**À FAIRE:**
**A)** Redonne mot pour mot le passage du texte sur la musique aujourd’hui qui va de « Ce mois de juillet » à « de la société. ».
**B)** Dresse la liste de tous les noms de femmes cités dans le texte sur la musique aujourd’hui.
**C)** Reprends le texte sur la musique aujourd’hui là où il s’arrête, et poursuis-le.

**TEXTE À LIRE:**
▬▬▬▬▬▬
La musique aujourd’hui
Fiche de l’Observatoire Foi et Culture du 6 septembre 2023, n°31 à propos de la musique aujourd’hui
Plus que jamais, la musique, sous toutes ses formes, occupe une place majeure dans la vie contemporaine. De toutes les formes d’expression artistique, elle est une des plus directement liée aux émotions qui semblent être aujourd’hui un moteur essentiel des évènements. Aristote le disait déjà : « Les sons que l’ouïe nous fait entendre constituent la seule de nos sensations à produire un effet moral. »
Ce mois de juillet 2023 est une belle occasion de nous pencher à nouveau sur la place de la musique dans nos vies à travers trois propositions : la sortie d’un livre d’Hélène Daccord intitulé Quand la musique fait l’histoire, la parution du dernier numéro de la revue Sciences Humaines sur le thème Les pouvoirs de la musique et l’organisation d’un festival de musique par le département du Val d’Oise consacré sous le titre Un temps pour elles à quelques femmes compositrices oubliées. La musique dans ce dernier cas participe aux évolutions et aux préoccupations de la société.
Un festival en écho des prises de conscience
Les femmes sont plus nombreuses qu’on ne croit à avoir laissé une œuvre. Elles sont presque toutes ignorées aujourd’hui : quand on parle de femmes musiciennes, on entend surtout leur place d’interprètes, leurs créations restant dans l’ombre. Seuls quelques noms, très peu nombreux, ont traversé les siècles : Hildegarde de Bingen au XIIème siècle, Elisabeth Jacquet de la Guerre au tournant des XVIIème et XVIIIème siècles. Même une Nadia Boulanger qui a pourtant vu défiler chez elles tous les grands noms du XXème siècle, ne s’est jamais considérée comme une compositrice. La mort prématurée de sa sœur Lili, première femme titulaire du 1er Grand Prix de Rome en 1913, a tari sa veine créatrice, elle qui considérait sa musique « pas assez bonne pour être belle et pas assez mauvaise pour être drôle. »
▬▬▬▬▬▬
Extrait d’un fichier de données
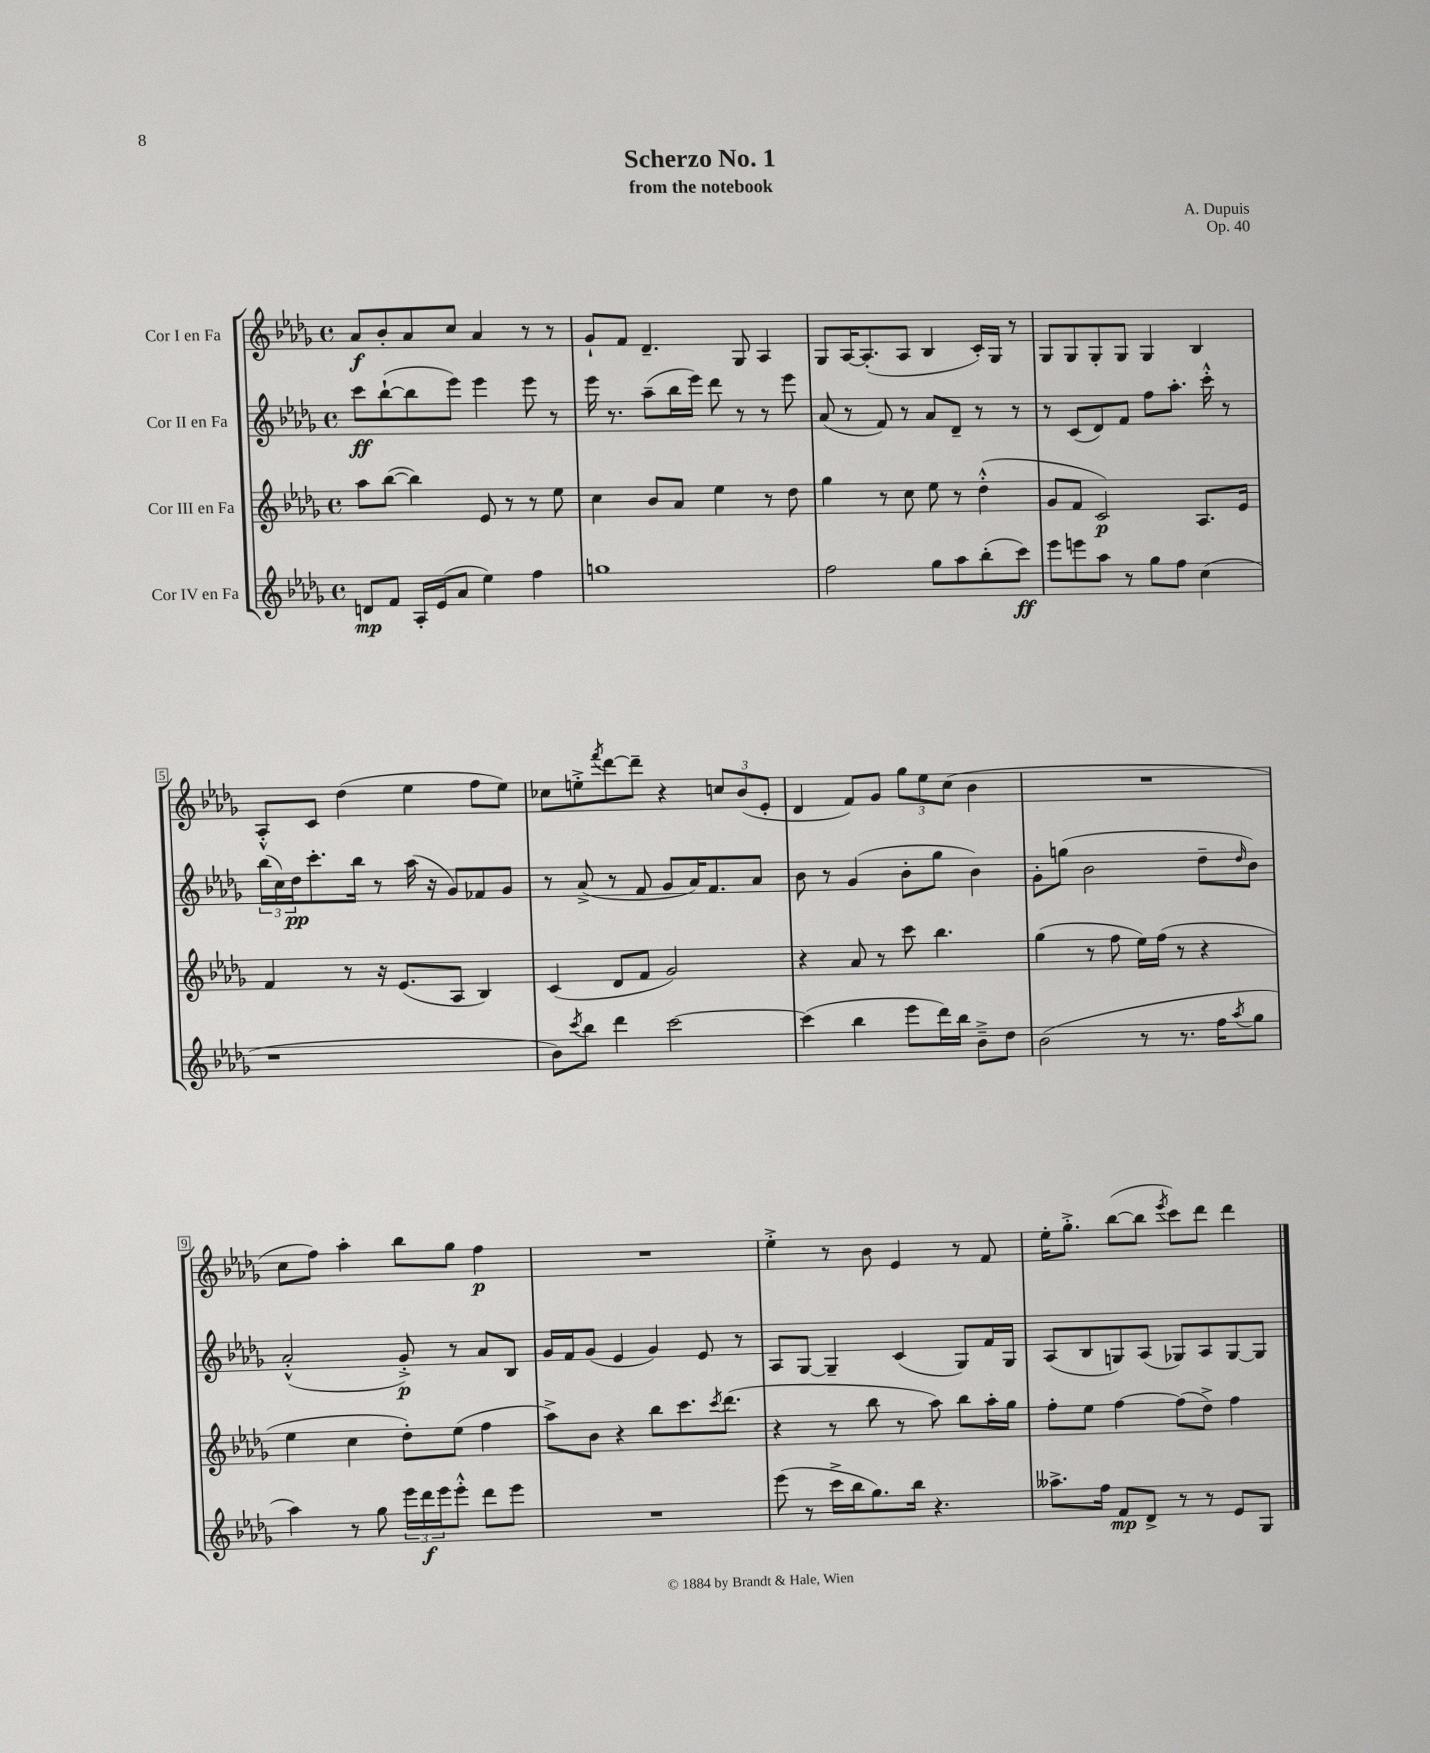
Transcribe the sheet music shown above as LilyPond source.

\header { title = "Scherzo No. 1" composer = "A. Dupuis" subtitle = "from the notebook" opus = "Op. 40" }
<<
\new StaffGroup <<
\new Staff = "s0" \with { instrumentName = "Cor I en Fa" } {
    \clef treble \key des \major \defaultTimeSignature \time 4/4
    aes'8\f bes'8-. aes'8 c''8 aes'4 r8 r8 |
    ges'8-! f'8 des'4.-- ges8 aes4 |
    ges8 aes16~ aes8.-.( aes8 bes4 c'16-.) ges16 r8 |
    ges8 ges8 ges8-. ges8 ges4 bes4 |
    aes8-.-^ c'8 des''4( ees''4 f''8 ees''8) |
    ces''8 e''8-.-> \acciaccatura { f'''8 } des'''8~ des'''8-- r4 \tuplet 3/2 { c''8 bes'8( ees'8-. } |
    des'4 f'8) ges'8 \tuplet 3/2 { ges''8 ees''8 c''8( } bes'4 |
    R1 |
    c''8 f''8) aes''4-. bes''8 ges''8 f''4\p |
    R1 |
    ees''4-.-> r8 bes'8 ees'4 r8 f'8 |
    ees''16-. ges''8.-.-> bes''8~( bes''8 \acciaccatura { ees'''8 } c'''8) des'''8 des'''4 \bar "|." |
}
\new Staff = "s1" \with { instrumentName = "Cor II en Fa" } {
    \clef treble \key des \major \defaultTimeSignature \time 4/4
    c'''8\ff bes''8~-!( bes''8 ees'''8) ees'''4 ees'''8 r8 |
    ees'''16 r8. aes''8--( bes''16 ees'''16) des'''8 r8 r8 ees'''8 |
    aes'8( r8 f'8) r8 aes'8 des'8-- r8 r8 |
    r8 c'8( des'8) f'8 f''8 aes''8.-. c'''16-.-^ r8 |
    \tuplet 3/2 { bes''16( c''16) des''16\pp } c'''8.-. bes''16 r8 aes''16( r16 ges'8) fes'8 ges'8 |
    r8 aes'8->( r8 f'8 ges'8 aes'16) f'8. aes'8 |
    bes'8 r8 ges'4( bes'8-. ges''8 bes'4) |
    ges'8-. g''8( bes'2 des''8-- \grace { des''16 } bes'8) |
    aes'2-.-^( ges'8-.->\p) r8 aes'8 bes8 |
    ges'16 f'16 ges'8( ees'4 ges'4) ees'8 r8 |
    aes8 ges8~ ges4-- c'4( ges8) f'16 ges16 |
    aes8( bes8 g8) aes8( ges8) aes8 ges8~ ges8 \bar "|." |
}
\new Staff = "s2" \with { instrumentName = "Cor III en Fa" } {
    \clef treble \key des \major \defaultTimeSignature \time 4/4
    aes''8 bes''8~( bes''4) ees'8 r8 r8 ees''8 |
    c''4 bes'8 aes'8 ees''4 r8 des''8 |
    ges''4 r8 c''8 ees''8 r8 des''4-.-^( |
    ges'8 f'8 c'2\p) aes8. ees'16 |
    f'4 r8 r16 ees'8.( aes8 bes4) |
    c'4( des'8 f'8 ges'2) |
    r4 aes'8 r8 c'''8 bes''4. |
    ges''4( r8 f''8 ees''16) f''16( r8 r4 |
    ees''4 c''4 des''8-.) ees''8( f''4 |
    aes''8->) bes'8 r4 bes''8 c'''8. \acciaccatura { c'''8 } des'''8.( |
    r4 r8 bes''8 r8 aes''8) bes''8 aes''16-. ges''16 |
    f''8-. ees''8 f''4~ f''8( des''8->) f''4 \bar "|." |
}
\new Staff = "s3" \with { instrumentName = "Cor IV en Fa" } {
    \clef treble \key des \major \defaultTimeSignature \time 4/4
    d'8\mp f'8 aes16-. ees'16( aes'8 ees''4) f''4 |
    g''1 |
    f''2 ges''8 aes''8 bes''8-.( c'''8\ff) |
    ees'''8 e'''8 aes''8 r8 ges''8 f''8 c''4( |
    r1 |
    bes'8) \acciaccatura { c'''8 } bes''8 des'''4 c'''2~ |
    c'''4( bes''4 ees'''8 des'''16) bes''16 bes'8---> des''8 |
    bes'2( r8 r8. f''16 \acciaccatura { aes''8 } ges''8 |
    aes''4) r8 ges''8 \tuplet 3/2 { ees'''16 des'''16\f ees'''16 } ees'''8-.-^ des'''8 ees'''8 |
    R1 |
    ees'''8( r8 c'''16-> bes''16 ges''8.) bes''16 r4. |
    aeses''8.-> f''16 f'8\mp des'8-> r8 r8 ees'8 ges8 \bar "|." |
}
>>
>>
\layout { \context { \Score \override BarNumber.stencil = #(make-stencil-boxer 0.1 0.3 ly:text-interface::print) } }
▬▬▬▬▬▬
**RÉPONSES PAR TÂCHE:**
**A)**
Ce mois de juillet 2023 est une belle occasion de nous pencher à nouveau sur la place de la musique dans nos vies à travers trois propositions : la sortie d’un livre d’Hélène Daccord intitulé Quand la musique fait l’histoire, la parution du dernier numéro de la revue Sciences Humaines sur le thème Les pouvoirs de la musique et l’organisation d’un festival de musique par le département du Val d’Oise consacré sous le titre Un temps pour elles à quelques femmes compositrices oubliées. La musique dans ce dernier cas participe aux évolutions et aux préoccupations de la société.

**B)**
- Hélène Daccord
- Hildegarde de Bingen
- Elisabeth Jacquet de la Guerre
- Nadia Boulanger
- Lili Boulanger

**C)**
Mais aujourd’hui, qui connaît Clémence de Grandval (1828-1907) et son très beau Stabat Mater, ou Hélène Fleury-Roy, second Grand Prix de Rome en 1904 ? En musique long fut le temps de la reconnaissance : c’est Félix Mendelssohn qui signait les œuvres de sa sœur Fanny, c’est Robert Schumann qui a pris le pas sur sa femme Clara dont on a oublié qu’elle fut aussi compositrice. Que dire d’Alma Mahler à l’ombre de Gustav ? La vie musicale participe à sa manière à ce grand mouvement de remise à leurs justes places des femmes dans la société. Est-elle seulement prise dans ce mouvement, l’accompagne-t-elle ou même l’amplifie-t-elle. En un mot la musique « fait-elle l’histoire » ?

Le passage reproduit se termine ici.